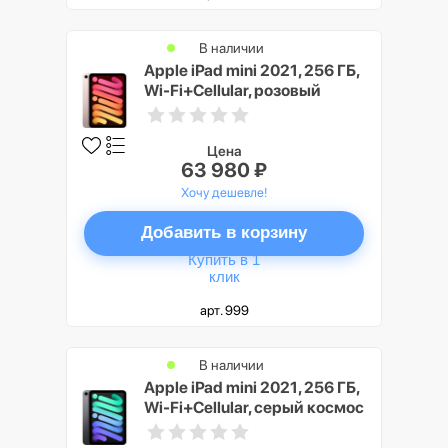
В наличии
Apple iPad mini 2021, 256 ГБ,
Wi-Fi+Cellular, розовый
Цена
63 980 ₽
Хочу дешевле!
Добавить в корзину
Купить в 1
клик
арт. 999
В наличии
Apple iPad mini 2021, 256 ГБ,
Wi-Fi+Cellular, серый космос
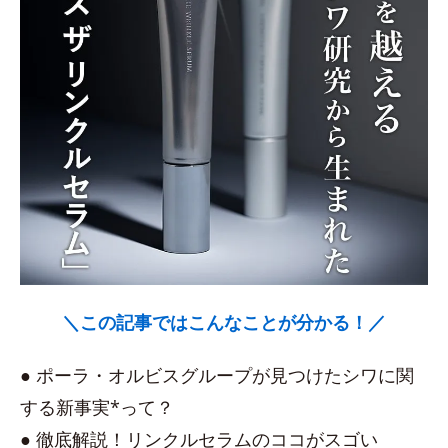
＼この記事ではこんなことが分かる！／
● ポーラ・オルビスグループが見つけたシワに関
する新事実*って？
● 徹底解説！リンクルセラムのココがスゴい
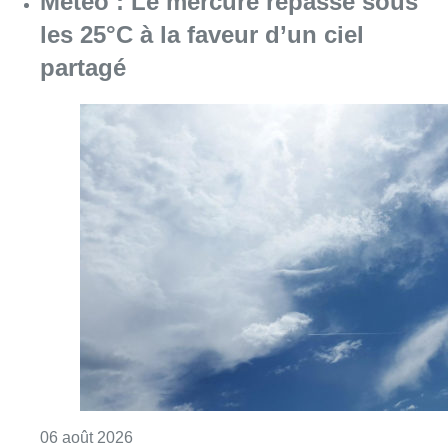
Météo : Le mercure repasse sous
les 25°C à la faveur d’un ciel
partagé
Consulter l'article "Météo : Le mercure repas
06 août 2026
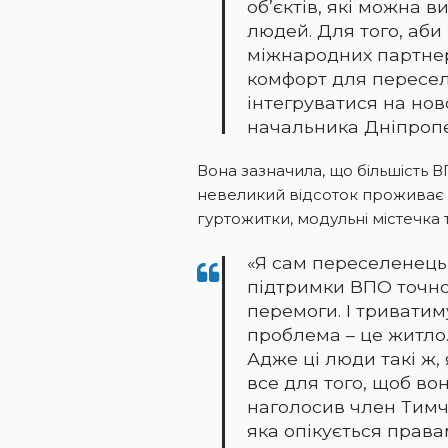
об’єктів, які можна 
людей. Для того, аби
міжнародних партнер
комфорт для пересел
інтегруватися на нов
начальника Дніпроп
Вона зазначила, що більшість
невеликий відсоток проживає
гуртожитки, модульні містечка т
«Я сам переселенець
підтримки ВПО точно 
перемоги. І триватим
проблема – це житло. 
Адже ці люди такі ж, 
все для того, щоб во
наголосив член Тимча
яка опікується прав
==
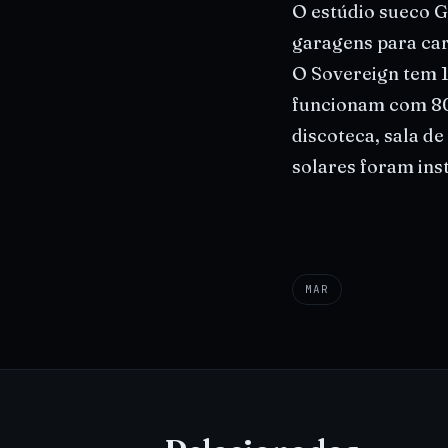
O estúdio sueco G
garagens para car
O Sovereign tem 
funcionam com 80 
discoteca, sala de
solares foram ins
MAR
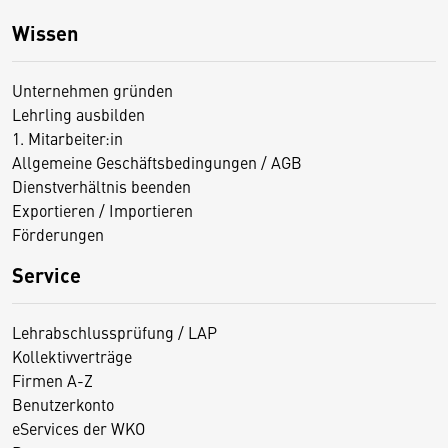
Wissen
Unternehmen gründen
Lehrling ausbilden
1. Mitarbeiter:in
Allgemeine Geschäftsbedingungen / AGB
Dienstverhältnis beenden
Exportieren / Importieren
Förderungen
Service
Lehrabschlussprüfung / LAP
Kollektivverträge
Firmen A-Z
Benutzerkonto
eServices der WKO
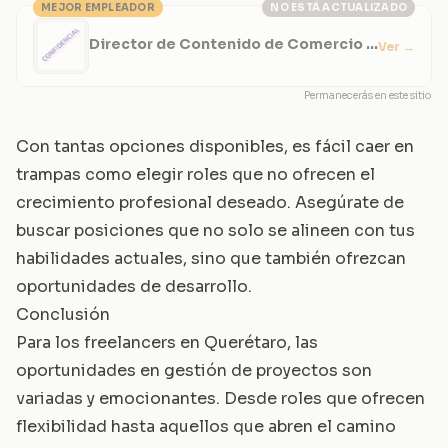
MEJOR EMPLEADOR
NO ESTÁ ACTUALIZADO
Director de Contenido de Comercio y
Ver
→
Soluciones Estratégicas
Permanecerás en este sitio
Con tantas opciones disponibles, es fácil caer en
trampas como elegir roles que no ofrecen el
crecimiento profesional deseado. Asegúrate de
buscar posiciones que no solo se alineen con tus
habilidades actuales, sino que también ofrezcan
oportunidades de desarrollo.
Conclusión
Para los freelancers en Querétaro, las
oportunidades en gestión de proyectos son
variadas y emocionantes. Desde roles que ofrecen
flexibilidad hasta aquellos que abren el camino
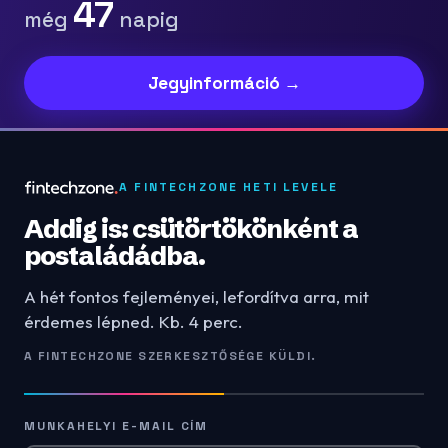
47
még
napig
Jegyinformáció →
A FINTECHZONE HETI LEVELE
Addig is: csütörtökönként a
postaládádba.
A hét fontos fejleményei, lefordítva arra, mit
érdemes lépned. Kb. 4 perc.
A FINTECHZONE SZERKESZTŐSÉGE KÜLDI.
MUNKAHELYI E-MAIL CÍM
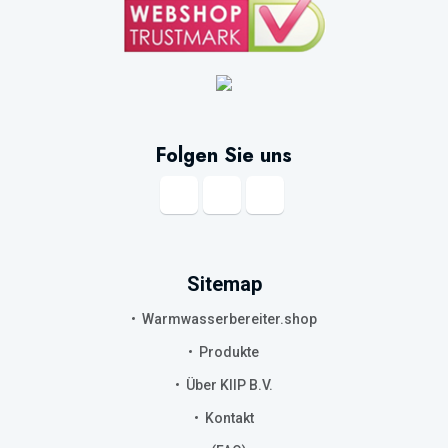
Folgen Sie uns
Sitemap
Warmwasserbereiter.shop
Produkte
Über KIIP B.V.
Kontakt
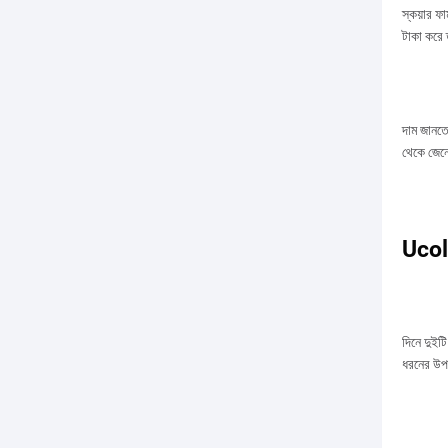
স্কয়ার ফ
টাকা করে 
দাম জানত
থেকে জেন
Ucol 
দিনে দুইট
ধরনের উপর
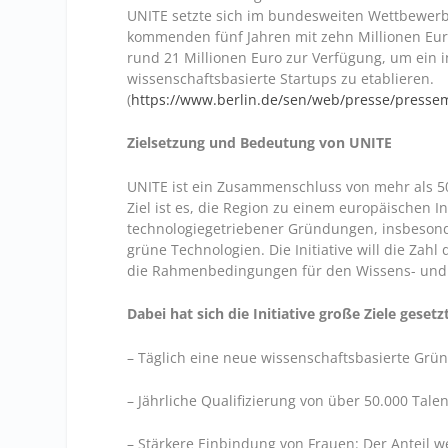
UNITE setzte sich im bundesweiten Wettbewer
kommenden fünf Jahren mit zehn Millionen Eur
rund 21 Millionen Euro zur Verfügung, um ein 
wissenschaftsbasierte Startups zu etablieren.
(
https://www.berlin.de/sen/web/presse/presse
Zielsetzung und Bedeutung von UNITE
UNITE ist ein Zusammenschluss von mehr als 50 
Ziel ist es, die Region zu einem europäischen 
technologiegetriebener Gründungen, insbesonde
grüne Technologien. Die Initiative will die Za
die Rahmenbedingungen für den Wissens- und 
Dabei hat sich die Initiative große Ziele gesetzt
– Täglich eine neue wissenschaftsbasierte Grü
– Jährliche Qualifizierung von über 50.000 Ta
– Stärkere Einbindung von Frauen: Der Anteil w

EXERCISE => Beginning with the line above that contains "Lehrling ausbilden" and ending with the line that contains "Permanecerás en este sitio", quote each line exactly, keeping out the pictures.

WRITTEN SOLUTION =>
Lehrling ausbilden
1. Mitarbeiter:in
Allgemeine Geschäftsbedingungen / AGB
Dienstverhältnis beenden
Exportieren / Importieren
Förderungen
Service
Lehrabschlussprüfung / LAP
Kollektivverträge
Firmen A-Z
Benutzerkonto
eServices der WKO
MEJOR EMPLEADOR
NO ESTÁ ACTUALIZADO
Director de Contenido de Comercio y
Ver
→
Soluciones Estratégicas
Permanecerás en este sitio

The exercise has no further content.